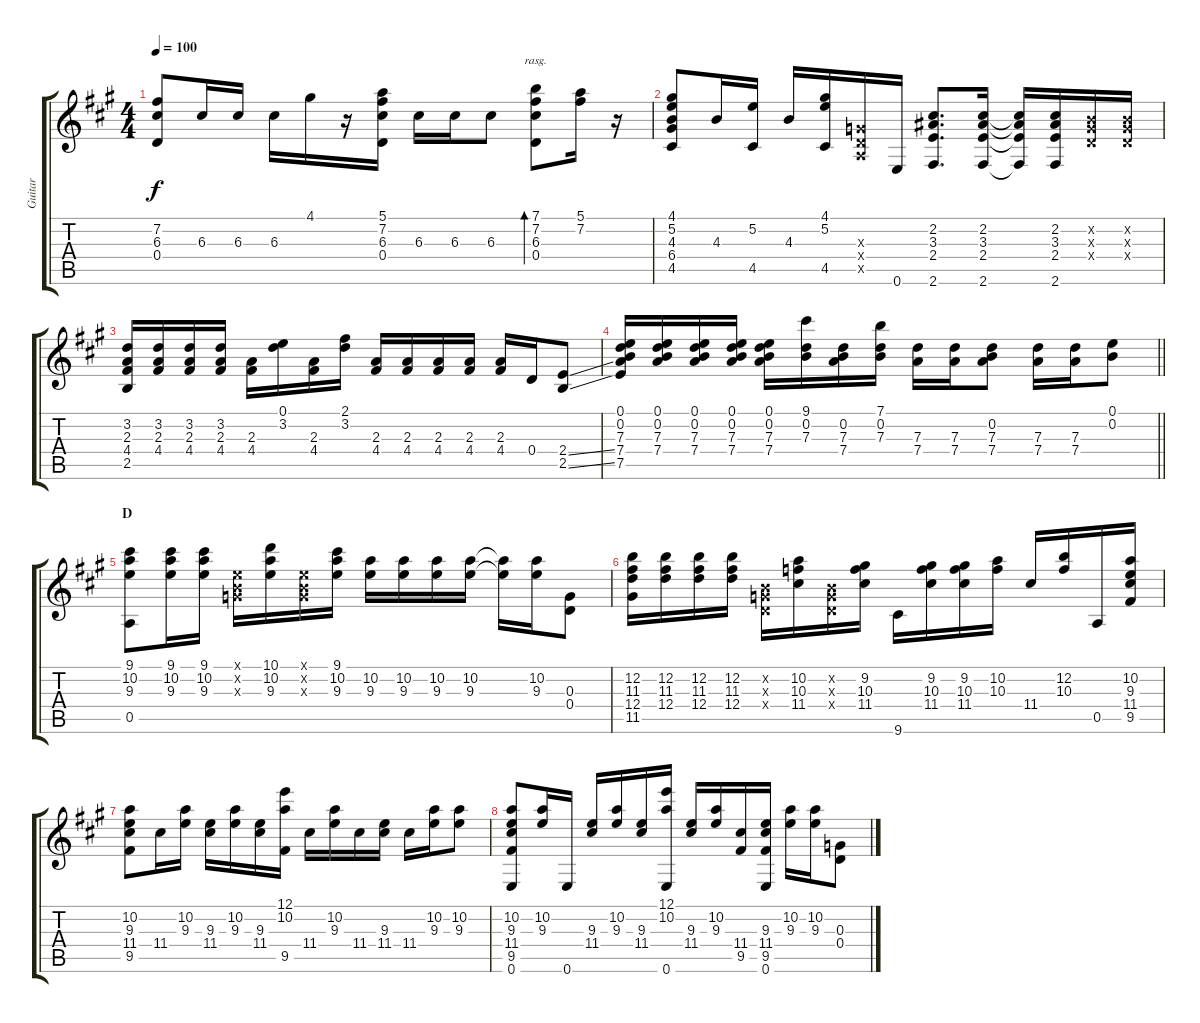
\track ("Guitar" "Guitar") {instrument acousticguitarsteel}
\staff {score tabs}
\tuning (E4 B3 G3 D3 A2 E2) {hide}
\ts (4 4)
\tempo 100
\clef g2
\ks a
(7.2 6.3 0.4).8{dy f} 6.3.16 6.3.16 6.3.16 4.1.16 r.16 (5.1 7.2 6.3 0.4).16 6.3.16 6.3.16 6.3.8 (7.1 7.2 6.3 0.4).8{bd 60 rasg ii} (5.1 7.2).16 r.16 |
(4.1 5.2 4.3 6.4 4.5).8 4.3.16 (5.2 4.5).16 4.3.16 (4.1 5.2 4.5).16 (0.3{x} 0.4{x} 0.5{x}).16 0.6.16 (2.2 3.3 2.4 2.6).8{d} (2.2 3.3 2.4 2.6).16 (2.2{t} 3.3{t} 2.4{t} 2.6{t}).16 (2.2 3.3 2.4 2.6).16 (0.2{x} 0.3{x} 0.4{x}).16 (0.2{x} 0.3{x} 0.4{x}).16 |
(3.2 2.3 4.4 2.5).16 (3.2 2.3 4.4).16 (3.2 2.3 4.4).16 (3.2 2.3 4.4).16 (2.3 4.4).16 (0.1 3.2).16 (2.3 4.4).16 (2.1 3.2).16 (2.3 4.4).16 (2.3 4.4).16 (2.3 4.4).16 (2.3 4.4).16 (2.3 4.4).16 0.4.16 (2.4{ss} 2.5{ss}).8 |
\barLineRight lightlight
(0.1 0.2 7.3 7.4 7.5).16 (0.1 0.2 7.3 7.4).16 (0.1 0.2 7.3 7.4).16 (0.1 0.2 7.3 7.4).16 (0.1 0.2 7.3 7.4).16 (9.1 0.2 7.3).16 (0.2 7.3 7.4).16 (7.1 0.2 7.3).16 (7.3 7.4).16 (7.3 7.4).16 (0.2 7.3 7.4).8 (7.3 7.4).16 (7.3 7.4).16 (0.1 0.2).8 |
\section ("" "D")
(9.1 10.2 9.3 0.5).8 (9.1 10.2 9.3).16 (9.1 10.2 9.3).16 (0.1{x} 0.2{x} 0.3{x}).16 (10.1 10.2 9.3).16 (0.1{x} 0.2{x} 0.3{x}).16 (9.1 10.2 9.3).16 (10.2 9.3).16 (10.2 9.3).16 (10.2 9.3).16 (10.2 9.3).16 (10.2{t} 9.3{t}).16 (10.2 9.3).16 (0.3 0.4).8 |
(12.2 11.3 12.4 11.5).16 (12.2 11.3 12.4).16 (12.2 11.3 12.4).16 (12.2 11.3 12.4).16 (0.2{x} 0.3{x} 0.4{x}).16 (10.2 10.3 11.4).16 (0.2{x} 0.3{x} 0.4{x}).16 (9.2 10.3 11.4).16 9.6.16 (9.2 10.3 11.4).16 (9.2 10.3 11.4).16 (10.2 10.3).16 11.4.16 (12.2 10.3).16 0.5.16 (10.2 9.3 11.4 9.5).16 |
(10.2 9.3 11.4 9.5).8 11.4.16 (10.2 9.3).16 (9.3 11.4).16 (10.2 9.3).16 (9.3 11.4).16 (12.1 10.2 9.5).16 11.4.16 (10.2 9.3).16 11.4.16 (9.3 11.4).16 11.4.16 (10.2 9.3).16 (10.2 9.3).8 |
(10.2 9.3 11.4 9.5 0.6).8 (10.2 9.3).16 0.6.16 (9.3 11.4).16 (10.2 9.3).16 (9.3 11.4).16 (12.1 10.2 0.6).16 (9.3 11.4).16 (10.2 9.3).16 (11.4 9.5).16 (9.3 11.4 9.5 0.6).16 (10.2 9.3).16 (10.2 9.3).16 (0.3 0.4).8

—————

## [Exercise instructions]
Can you rewrite the notation in the item above as a numbered list, one line per entry, with blank lines and the picture left out?

## [Result]
1. \track ("Guitar" "Guitar") {instrument acousticguitarsteel}
2. \staff {score tabs}
3. \tuning (E4 B3 G3 D3 A2 E2) {hide}
4. \ts (4 4)
5. \tempo 100
6. \clef g2
7. \ks a
8. (7.2 6.3 0.4).8{dy f} 6.3.16 6.3.16 6.3.16 4.1.16 r.16 (5.1 7.2 6.3 0.4).16 6.3.16 6.3.16 6.3.8 (7.1 7.2 6.3 0.4).8{bd 60 rasg ii} (5.1 7.2).16 r.16 |
9. (4.1 5.2 4.3 6.4 4.5).8 4.3.16 (5.2 4.5).16 4.3.16 (4.1 5.2 4.5).16 (0.3{x} 0.4{x} 0.5{x}).16 0.6.16 (2.2 3.3 2.4 2.6).8{d} (2.2 3.3 2.4 2.6).16 (2.2{t} 3.3{t} 2.4{t} 2.6{t}).16 (2.2 3.3 2.4 2.6).16 (0.2{x} 0.3{x} 0.4{x}).16 (0.2{x} 0.3{x} 0.4{x}).16 |
10. (3.2 2.3 4.4 2.5).16 (3.2 2.3 4.4).16 (3.2 2.3 4.4).16 (3.2 2.3 4.4).16 (2.3 4.4).16 (0.1 3.2).16 (2.3 4.4).16 (2.1 3.2).16 (2.3 4.4).16 (2.3 4.4).16 (2.3 4.4).16 (2.3 4.4).16 (2.3 4.4).16 0.4.16 (2.4{ss} 2.5{ss}).8 |
11. \barLineRight lightlight
12. (0.1 0.2 7.3 7.4 7.5).16 (0.1 0.2 7.3 7.4).16 (0.1 0.2 7.3 7.4).16 (0.1 0.2 7.3 7.4).16 (0.1 0.2 7.3 7.4).16 (9.1 0.2 7.3).16 (0.2 7.3 7.4).16 (7.1 0.2 7.3).16 (7.3 7.4).16 (7.3 7.4).16 (0.2 7.3 7.4).8 (7.3 7.4).16 (7.3 7.4).16 (0.1 0.2).8 |
13. \section ("" "D")
14. (9.1 10.2 9.3 0.5).8 (9.1 10.2 9.3).16 (9.1 10.2 9.3).16 (0.1{x} 0.2{x} 0.3{x}).16 (10.1 10.2 9.3).16 (0.1{x} 0.2{x} 0.3{x}).16 (9.1 10.2 9.3).16 (10.2 9.3).16 (10.2 9.3).16 (10.2 9.3).16 (10.2 9.3).16 (10.2{t} 9.3{t}).16 (10.2 9.3).16 (0.3 0.4).8 |
15. (12.2 11.3 12.4 11.5).16 (12.2 11.3 12.4).16 (12.2 11.3 12.4).16 (12.2 11.3 12.4).16 (0.2{x} 0.3{x} 0.4{x}).16 (10.2 10.3 11.4).16 (0.2{x} 0.3{x} 0.4{x}).16 (9.2 10.3 11.4).16 9.6.16 (9.2 10.3 11.4).16 (9.2 10.3 11.4).16 (10.2 10.3).16 11.4.16 (12.2 10.3).16 0.5.16 (10.2 9.3 11.4 9.5).16 |
16. (10.2 9.3 11.4 9.5).8 11.4.16 (10.2 9.3).16 (9.3 11.4).16 (10.2 9.3).16 (9.3 11.4).16 (12.1 10.2 9.5).16 11.4.16 (10.2 9.3).16 11.4.16 (9.3 11.4).16 11.4.16 (10.2 9.3).16 (10.2 9.3).8 |
17. (10.2 9.3 11.4 9.5 0.6).8 (10.2 9.3).16 0.6.16 (9.3 11.4).16 (10.2 9.3).16 (9.3 11.4).16 (12.1 10.2 0.6).16 (9.3 11.4).16 (10.2 9.3).16 (11.4 9.5).16 (9.3 11.4 9.5 0.6).16 (10.2 9.3).16 (10.2 9.3).16 (0.3 0.4).8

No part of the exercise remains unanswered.